Ini adalah mimpi Empty.

……Sekarang. Gadis ini, dengan mimpi cinta yang hampir beralih ke mode tidur, tiba-tiba tersentak kembali pada kenyataan.

“——Maaf. Bisakah kamu menjadi sandera sebentar?”

Aku benar-benar menjadi sandera. Ahaha.

Dua jam setelah pertempuran di pusat perbelanjaan, pesan Tokisaki Kurumi dikirim melalui boneka.

“Mengambil Empty sebagai sandera?”

“Tepat.”

“Yah, aku mengerti. Lokasinya adalah——oh, di mana? Oh, begitulah. Silakan bertindak atas namaku; Aku akan menuju ke sana pada jam 19:00 jika memungkinkan.”

“Bukankah sudah sepulang sekolah?”

“Untuk membiarkan pihak lain menyandera di sana, pengawas yang berguna yang sudah menutup mata terhadap hal-hal kecil seperti ini.”

“……Aku harap tak menambahkan terlalu banyak masalah.”

Sambil melihat boneka yang pergi, Tokisaki Kurumi tak bisa menahan tawa.

“Ada apa dengan membicarakannya sebagai sandera? Mereka benar-benar memikirkan sesuatu yang menarik.”

——Setelah tertawa sebentar, kebencian sedingin es menyelimuti hati Kurumi.

Sandera atau apa pun, itu benar-benar lucu. Apa dia begitu penting bagiku?

……Yang berarti, itu benar. Dia benar-benar keberadaan yang dihargai. Biarpun dia harus siap untuk meninggalkan kesadarannya pada saat terpenting……. Lalu, kapan saat kritis ini? Pada saat itu, tak mungkin alasan dia mengulurkan tangan adalah karena dia tak mau berpisah.

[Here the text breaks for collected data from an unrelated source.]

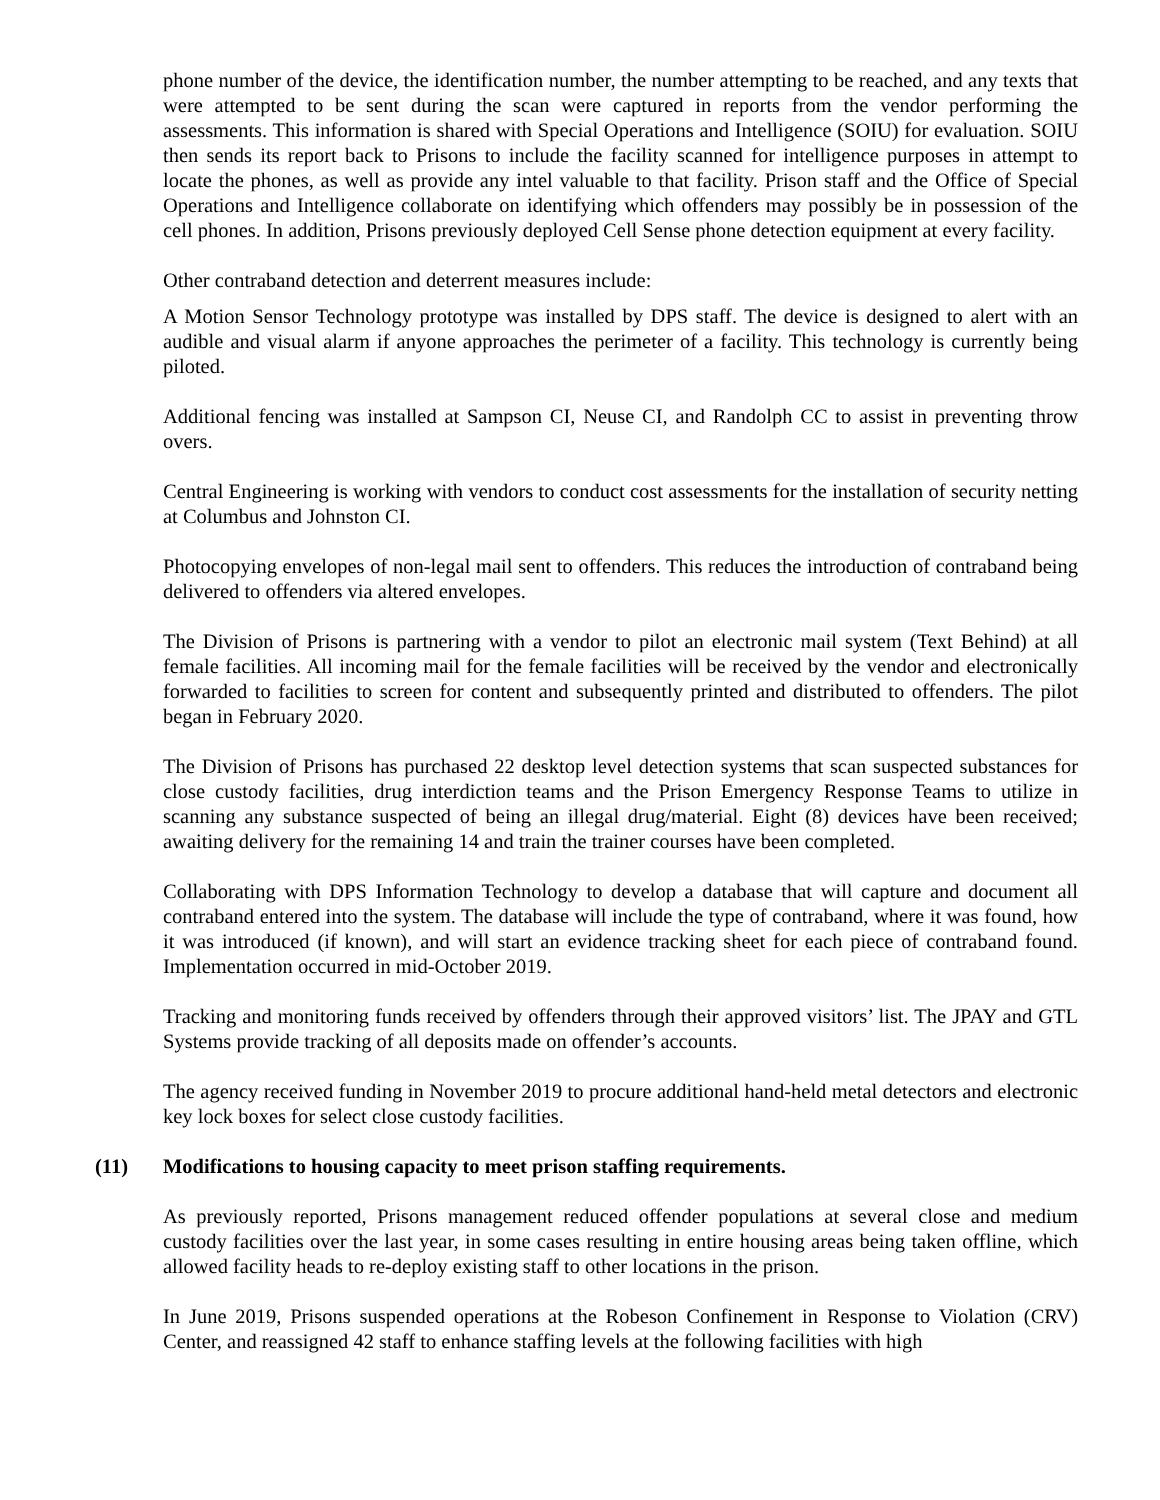phone number of the device, the identification number, the number attempting to be reached, and any texts that were attempted to be sent during the scan were captured in reports from the vendor performing the assessments. This information is shared with Special Operations and Intelligence (SOIU) for evaluation. SOIU then sends its report back to Prisons to include the facility scanned for intelligence purposes in attempt to locate the phones, as well as provide any intel valuable to that facility. Prison staff and the Office of Special Operations and Intelligence collaborate on identifying which offenders may possibly be in possession of the cell phones. In addition, Prisons previously deployed Cell Sense phone detection equipment at every facility.
Other contraband detection and deterrent measures include:
A Motion Sensor Technology prototype was installed by DPS staff. The device is designed to alert with an audible and visual alarm if anyone approaches the perimeter of a facility. This technology is currently being piloted.
Additional fencing was installed at Sampson CI, Neuse CI, and Randolph CC to assist in preventing throw overs.
Central Engineering is working with vendors to conduct cost assessments for the installation of security netting at Columbus and Johnston CI.
Photocopying envelopes of non-legal mail sent to offenders. This reduces the introduction of contraband being delivered to offenders via altered envelopes.
The Division of Prisons is partnering with a vendor to pilot an electronic mail system (Text Behind) at all female facilities. All incoming mail for the female facilities will be received by the vendor and electronically forwarded to facilities to screen for content and subsequently printed and distributed to offenders. The pilot began in February 2020.
The Division of Prisons has purchased 22 desktop level detection systems that scan suspected substances for close custody facilities, drug interdiction teams and the Prison Emergency Response Teams to utilize in scanning any substance suspected of being an illegal drug/material. Eight (8) devices have been received; awaiting delivery for the remaining 14 and train the trainer courses have been completed.
Collaborating with DPS Information Technology to develop a database that will capture and document all contraband entered into the system. The database will include the type of contraband, where it was found, how it was introduced (if known), and will start an evidence tracking sheet for each piece of contraband found. Implementation occurred in mid-October 2019.
Tracking and monitoring funds received by offenders through their approved visitors’ list. The JPAY and GTL Systems provide tracking of all deposits made on offender’s accounts.
The agency received funding in November 2019 to procure additional hand-held metal detectors and electronic key lock boxes for select close custody facilities.
(11) Modifications to housing capacity to meet prison staffing requirements.
As previously reported, Prisons management reduced offender populations at several close and medium custody facilities over the last year, in some cases resulting in entire housing areas being taken offline, which allowed facility heads to re-deploy existing staff to other locations in the prison.
In June 2019, Prisons suspended operations at the Robeson Confinement in Response to Violation (CRV) Center, and reassigned 42 staff to enhance staffing levels at the following facilities with high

Pikirannya berjalan stagnan. Dia bersumpah untuk tak melihat ke belakang, tapi masa lalu yang berlebihan telah merayap keluar. Tidak, belum. Jangan biarkan hatinya mencair dan dihalangi oleh emosi yang tak berharga. Sampai tujuan itu tercapai, dia akan tetap kejam. Kesombongan yang angkuh, keberanian yang tak kenal takut, mencemooh segalanya dengan tawa itu adalah kehadiran yang pantas untuk senyum ini.

……Toh, dia sudah dijadikan strategi penyanderaan.

Merenungkannya, mengubah strategi di kepala, itu semua untuk akhirnya mencapai sisi wanita itu untuk mengalahkan musuh itu.

Apa berjuang di sini adalah sesuatu yang ditumpuk?

Ya, Tokisaki Kurumi sungguh-sungguh takkan pernah harus berjuang. Dengan kekuatan anggun ini, dia akan menyihir lawan-lawannya.

Tiga jam lagi.

Tokisaki Kurumi terus berpikiran seperti itu.